[Records from a collection]
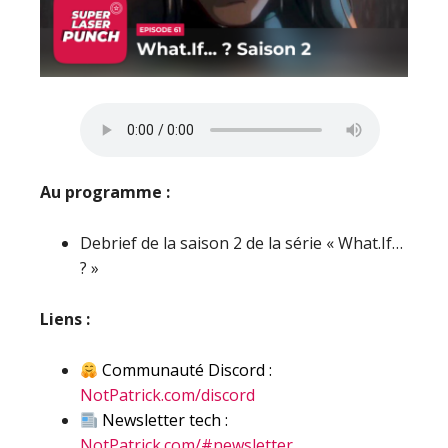
Au programme :
Debrief de la saison 2 de la série « What.If…
? »
Liens :
Communauté Discord :
NotPatrick.com/discord
Newsletter tech :
NotPatrick.com/#newsletter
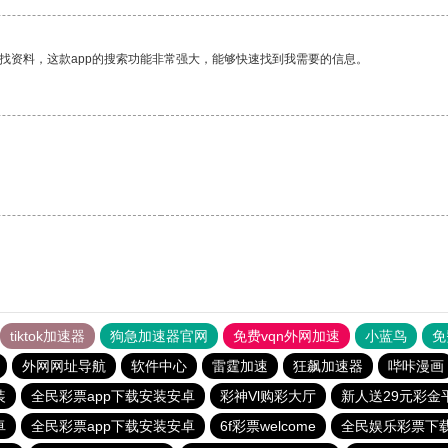
找资料，这款app的搜索功能非常强大，能够快速找到我需要的信息。
tiktok加速器
狗急加速器官网
免费vqn外网加速
小蓝鸟
免
外网网址导航
软件中心
雷霆加速
狂飙加速器
哔咔漫画
装
全民彩票app下载安装安卓
彩神Vl购彩大厅
新人送29元彩金
卓
全民彩票app下载安装安卓
6f彩票welcome
全民娱乐彩票下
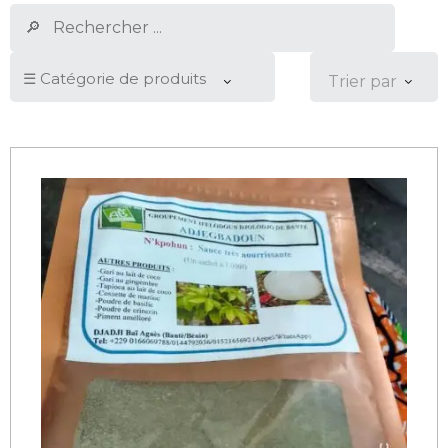
Trier par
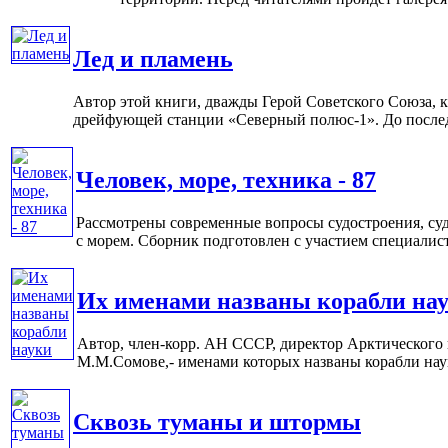
Лед и пламень
Автор этой книги, дважды Герой Советского Союза, к
дрейфующей станции «Северный полюс-1». До последн
Человек, море, техника - 87
Рассмотрены современные вопросы судостроения, судо
с морем. Сборник подготовлен с участием специалист
Их именами названы корабли на
Автор, член-корр. АН СССР, директор Арктического 
М.М.Сомове,- именами которых названы корабли науки
Сквозь туманы и штормы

Try it:
Switch "Trier par" to "Classer par" throughout the records and write out all their lines again with nothing else changed. Leave the pictures out of your answer.

Solved exercise:
Au programme :
Debrief de la saison 2 de la série « What.If…
? »
Liens :
Communauté Discord :
NotPatrick.com/discord
Newsletter tech :
NotPatrick.com/#newsletter
找资料，这款app的搜索功能非常强大，能够快速找到我需要的信息。
tiktok加速器
狗急加速器官网
免费vqn外网加速
小蓝鸟
免
外网网址导航
软件中心
雷霆加速
狂飙加速器
哔咔漫画
装
全民彩票app下载安装安卓
彩神Vl购彩大厅
新人送29元彩金
卓
全民彩票app下载安装安卓
6f彩票welcome
全民娱乐彩票下
Classer par
Лед и пламень
Автор этой книги, дважды Герой Советского Союза, к
дрейфующей станции «Северный полюс-1». До последн
Человек, море, техника - 87
Рассмотрены современные вопросы судостроения, судо
с морем. Сборник подготовлен с участием специалист
Их именами названы корабли на
Автор, член-корр. АН СССР, директор Арктического 
М.М.Сомове,- именами которых названы корабли науки
Сквозь туманы и штормы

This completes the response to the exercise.